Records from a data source
________________________________________

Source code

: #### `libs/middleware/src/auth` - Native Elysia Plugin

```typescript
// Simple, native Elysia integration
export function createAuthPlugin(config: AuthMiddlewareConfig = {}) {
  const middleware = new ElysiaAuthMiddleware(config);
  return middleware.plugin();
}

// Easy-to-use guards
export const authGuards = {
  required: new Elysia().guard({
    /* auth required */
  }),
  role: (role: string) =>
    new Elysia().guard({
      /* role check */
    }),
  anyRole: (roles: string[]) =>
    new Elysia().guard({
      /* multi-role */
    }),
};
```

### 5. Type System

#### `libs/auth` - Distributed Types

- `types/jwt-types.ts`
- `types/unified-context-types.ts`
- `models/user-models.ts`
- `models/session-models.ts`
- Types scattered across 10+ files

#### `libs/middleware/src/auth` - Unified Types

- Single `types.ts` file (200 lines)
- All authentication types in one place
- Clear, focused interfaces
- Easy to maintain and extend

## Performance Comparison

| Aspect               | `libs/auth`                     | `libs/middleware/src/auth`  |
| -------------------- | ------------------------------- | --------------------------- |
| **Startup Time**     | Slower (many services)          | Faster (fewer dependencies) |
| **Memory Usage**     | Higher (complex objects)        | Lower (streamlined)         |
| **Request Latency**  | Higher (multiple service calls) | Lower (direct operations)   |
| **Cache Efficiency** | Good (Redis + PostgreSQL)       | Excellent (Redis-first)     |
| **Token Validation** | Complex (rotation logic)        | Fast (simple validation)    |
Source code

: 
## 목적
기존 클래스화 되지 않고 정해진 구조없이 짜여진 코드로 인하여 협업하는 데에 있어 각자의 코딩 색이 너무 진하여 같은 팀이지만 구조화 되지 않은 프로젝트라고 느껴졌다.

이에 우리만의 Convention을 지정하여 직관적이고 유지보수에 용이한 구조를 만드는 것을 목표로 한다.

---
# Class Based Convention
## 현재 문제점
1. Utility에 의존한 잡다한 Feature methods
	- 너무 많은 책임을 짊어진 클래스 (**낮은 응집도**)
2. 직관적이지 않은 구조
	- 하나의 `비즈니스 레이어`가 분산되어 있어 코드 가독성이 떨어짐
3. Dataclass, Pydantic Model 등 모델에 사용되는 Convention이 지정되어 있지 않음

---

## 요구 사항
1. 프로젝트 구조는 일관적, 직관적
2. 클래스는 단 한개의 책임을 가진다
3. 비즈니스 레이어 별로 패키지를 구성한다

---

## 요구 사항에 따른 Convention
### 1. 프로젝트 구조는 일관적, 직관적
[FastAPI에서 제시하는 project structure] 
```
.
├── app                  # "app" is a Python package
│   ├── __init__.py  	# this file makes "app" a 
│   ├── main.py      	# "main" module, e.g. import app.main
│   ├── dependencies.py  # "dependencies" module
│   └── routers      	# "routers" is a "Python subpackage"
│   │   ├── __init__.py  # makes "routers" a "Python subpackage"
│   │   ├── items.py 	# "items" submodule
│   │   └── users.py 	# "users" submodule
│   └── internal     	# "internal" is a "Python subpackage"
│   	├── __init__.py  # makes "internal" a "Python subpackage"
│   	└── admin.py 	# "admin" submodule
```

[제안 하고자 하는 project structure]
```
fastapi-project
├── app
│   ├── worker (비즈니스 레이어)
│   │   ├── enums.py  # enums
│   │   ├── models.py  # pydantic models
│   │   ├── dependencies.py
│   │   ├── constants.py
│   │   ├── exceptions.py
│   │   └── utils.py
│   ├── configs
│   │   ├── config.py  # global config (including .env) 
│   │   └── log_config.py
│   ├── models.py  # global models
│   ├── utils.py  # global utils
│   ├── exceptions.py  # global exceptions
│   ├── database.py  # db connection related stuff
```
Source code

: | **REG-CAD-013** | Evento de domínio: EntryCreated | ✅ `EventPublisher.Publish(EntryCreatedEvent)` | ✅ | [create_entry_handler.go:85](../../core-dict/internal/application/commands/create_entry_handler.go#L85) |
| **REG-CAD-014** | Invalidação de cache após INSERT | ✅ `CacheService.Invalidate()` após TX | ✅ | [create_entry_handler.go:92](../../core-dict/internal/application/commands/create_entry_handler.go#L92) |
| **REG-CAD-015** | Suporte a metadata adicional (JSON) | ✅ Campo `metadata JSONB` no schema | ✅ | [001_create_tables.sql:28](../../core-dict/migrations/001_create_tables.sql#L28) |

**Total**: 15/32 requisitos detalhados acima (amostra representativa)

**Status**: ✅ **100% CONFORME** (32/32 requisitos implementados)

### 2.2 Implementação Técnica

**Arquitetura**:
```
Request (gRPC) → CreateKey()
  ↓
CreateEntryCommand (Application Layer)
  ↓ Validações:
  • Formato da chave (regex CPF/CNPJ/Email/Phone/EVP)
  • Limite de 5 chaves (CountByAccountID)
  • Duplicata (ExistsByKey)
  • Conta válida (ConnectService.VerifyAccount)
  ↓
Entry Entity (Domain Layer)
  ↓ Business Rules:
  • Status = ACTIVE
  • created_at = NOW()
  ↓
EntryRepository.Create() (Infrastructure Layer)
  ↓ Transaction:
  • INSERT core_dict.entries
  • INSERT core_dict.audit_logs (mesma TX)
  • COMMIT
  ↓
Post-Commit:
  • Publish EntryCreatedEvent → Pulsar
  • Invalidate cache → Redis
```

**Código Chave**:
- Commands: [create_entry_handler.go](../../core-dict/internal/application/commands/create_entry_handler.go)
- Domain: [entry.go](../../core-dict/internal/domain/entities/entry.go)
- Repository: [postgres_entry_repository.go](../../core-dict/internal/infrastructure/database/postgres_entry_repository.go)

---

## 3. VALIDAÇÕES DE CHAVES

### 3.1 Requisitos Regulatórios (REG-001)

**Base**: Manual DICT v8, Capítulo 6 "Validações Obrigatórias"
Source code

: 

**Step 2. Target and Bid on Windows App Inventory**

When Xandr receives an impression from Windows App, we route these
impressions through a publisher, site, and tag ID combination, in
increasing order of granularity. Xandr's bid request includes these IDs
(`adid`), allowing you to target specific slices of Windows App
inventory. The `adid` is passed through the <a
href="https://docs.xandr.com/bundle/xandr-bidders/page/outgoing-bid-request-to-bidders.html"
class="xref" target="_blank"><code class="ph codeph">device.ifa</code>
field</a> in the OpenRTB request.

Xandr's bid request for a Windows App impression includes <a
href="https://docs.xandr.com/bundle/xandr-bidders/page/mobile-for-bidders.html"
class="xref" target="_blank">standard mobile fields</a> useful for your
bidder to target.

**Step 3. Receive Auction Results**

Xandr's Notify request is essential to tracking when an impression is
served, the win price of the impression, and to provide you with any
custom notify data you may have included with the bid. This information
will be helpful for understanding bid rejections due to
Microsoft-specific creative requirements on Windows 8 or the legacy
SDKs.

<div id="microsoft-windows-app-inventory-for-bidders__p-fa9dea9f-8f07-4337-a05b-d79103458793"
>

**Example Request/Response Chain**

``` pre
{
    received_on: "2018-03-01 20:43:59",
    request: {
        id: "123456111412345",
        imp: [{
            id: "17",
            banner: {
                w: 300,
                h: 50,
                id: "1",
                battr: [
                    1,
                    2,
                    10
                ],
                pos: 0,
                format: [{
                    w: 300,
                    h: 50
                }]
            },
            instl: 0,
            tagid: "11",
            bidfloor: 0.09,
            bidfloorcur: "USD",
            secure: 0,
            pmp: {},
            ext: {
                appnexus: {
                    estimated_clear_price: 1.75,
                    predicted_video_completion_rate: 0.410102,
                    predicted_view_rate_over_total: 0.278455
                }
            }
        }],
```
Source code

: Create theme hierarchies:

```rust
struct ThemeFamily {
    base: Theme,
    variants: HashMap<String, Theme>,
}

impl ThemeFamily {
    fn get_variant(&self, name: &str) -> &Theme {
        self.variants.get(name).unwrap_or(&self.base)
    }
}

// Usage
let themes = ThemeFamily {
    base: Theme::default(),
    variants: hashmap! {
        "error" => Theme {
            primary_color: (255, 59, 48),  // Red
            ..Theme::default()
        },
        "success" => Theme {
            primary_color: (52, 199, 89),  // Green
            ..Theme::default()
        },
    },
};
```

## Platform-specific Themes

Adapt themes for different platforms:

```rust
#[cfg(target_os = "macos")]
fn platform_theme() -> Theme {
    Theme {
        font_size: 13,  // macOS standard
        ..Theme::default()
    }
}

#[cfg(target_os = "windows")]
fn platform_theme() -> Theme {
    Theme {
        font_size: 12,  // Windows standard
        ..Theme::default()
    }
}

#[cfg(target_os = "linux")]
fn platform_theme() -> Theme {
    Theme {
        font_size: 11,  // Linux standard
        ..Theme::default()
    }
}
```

________________________________________

- _WHAT TO PRODUCE_:
Every line that contains the string "includes" should be copied from the entries.

- _SOLUTION_:
increasing order of granularity. Xandr's bid request includes these IDs
Xandr's bid request for a Windows App impression includes <a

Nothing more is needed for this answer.